2 for $20: Grimaldi's Pizza

With pizza this good, why order anything else?

Johnathan L. Wright

jlwright@rgj.com
January 17, 2012

2 for $20: Grimaldi's Pizza

THE PLACE: Grimaldi's in the Outlets at Legends in Sparks belongs to a group with restaurants in Nevada, Arizona, Florida, Texas and New York. Patsy Grimaldi opened the original Grimaldi's beneath the Brooklyn Bridge in New York City.

The signature of the pizzerias is a coal-fired brick oven. The ovens burn anthracite, a coal with fewer impurities, according to the company.

THE LOOK: Grimaldi's has high ceilings, banquette and table seating and a spacious bar; big groups will feel at home.

Photographs of Big Apple landmarks garnish the walls. There are red-check tablecloths and -- my favorite touch -- an offbeat sort of recycling: chandeliers fashioned from empty wine bottles.

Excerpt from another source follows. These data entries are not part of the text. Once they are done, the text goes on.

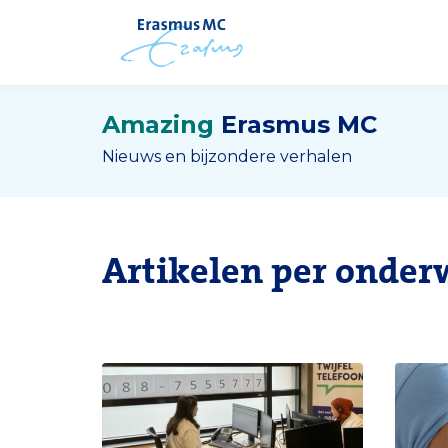
Amazing
Erasmus MC
Nieuws en bijzondere verhalen
Artikelen per onder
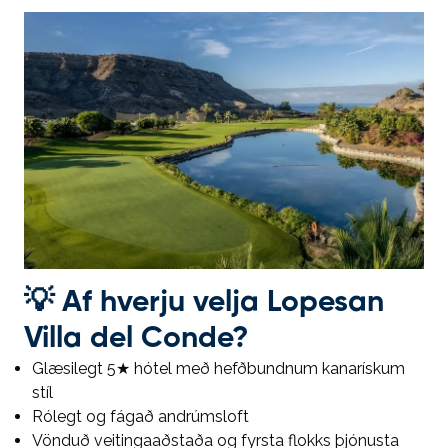
💡
Af hverju velja Lopesan
Villa del Conde?
Glæsilegt 5★ hótel með hefðbundnum kanarískum
stíl
Rólegt og fágað andrúmsloft
Vönduð veitingaaðstaða og fyrsta flokks þjónusta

THE MEAL: My companion and I decide to split a small Caesar salad and a small cheese pizza with extra basil. Oopsie. We don't read the menu closely, and when the pizza arrives, we learn that a small is a generous 16 inches across.

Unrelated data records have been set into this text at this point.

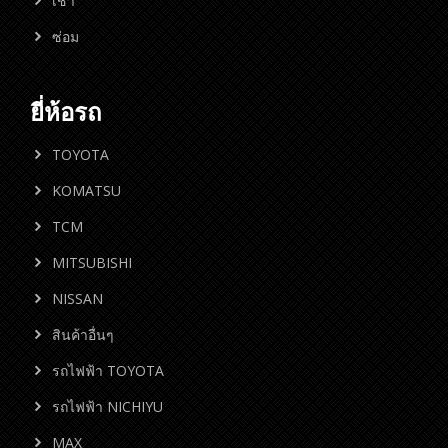
เช่า
ซ่อม
ยี่ห้อรถ
TOYOTA
KOMATSU
TCM
MITSUBISHI
NISSAN
สินค้าอื่นๆ
รถไฟฟ้า TOYOTA
รถไฟฟ้า NICHIYU
MAX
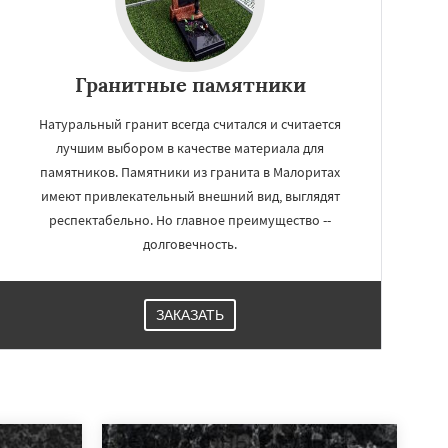
Гранитные памятники
Натуральный гранит всегда считался и считается
лучшим выбором в качестве материала для
памятников. Памятники из гранита в Малоритах
имеют привлекательный внешний вид, выглядят
респектабельно. Но главное преимущество --
долговечность.
ЗАКАЗАТЬ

With $6 for the salad, $14 for the pizza and $2 for basil topping, we're two bucks over budget. But our oversight proves instructive.

The small pizza provides eight good-size pieces -- almost too much for two.

A 12-inch personal pizza, however, is still roomy enough for a duo, but it's only $9. Which leaves money to choose from among $2 toppings like pesto, fresh sliced tomatoes, ricotta, ham, meatballs -- more than a dozen in all.

The small Caesar salad is studded with croutons baked in the oven. It's also big enough to split.

KUDOS: The pizza is outstanding. Its crust is thin but still chewy enough to fold (a must for me), with a smudged, smoky, coal-fired bottom; sweet San Marzano tomato sauce; and gooey puddles of mozzarella.

I also like that no split plate charge was levied for the shared salad.

QUIBBLES: I'm a martini guy, but Grimaldi's serves only one brand of vodka, Three Olives (I'm guessing that's a corporate office decision). So fellow vodka fiends, take note: It's Three Olives or nothing.

Grimaldi's wine list, on the other hand, offers nearly four dozen choices -- where do you think parts for the chandeliers come from? -- including many bottles from Italy.

ALTERNATIVES: Entry-level personal calzones, also 12 inches, are $10. A couple of $2 fillings and a small Caesar or house salad ($5) would put the tab for two at or just under $20.

Or skip the tributaries and hit the rapids with an 18-inch large pizza ($16) with two toppings.

RETURN TRIP?: Isn't it obvious? For the pizza.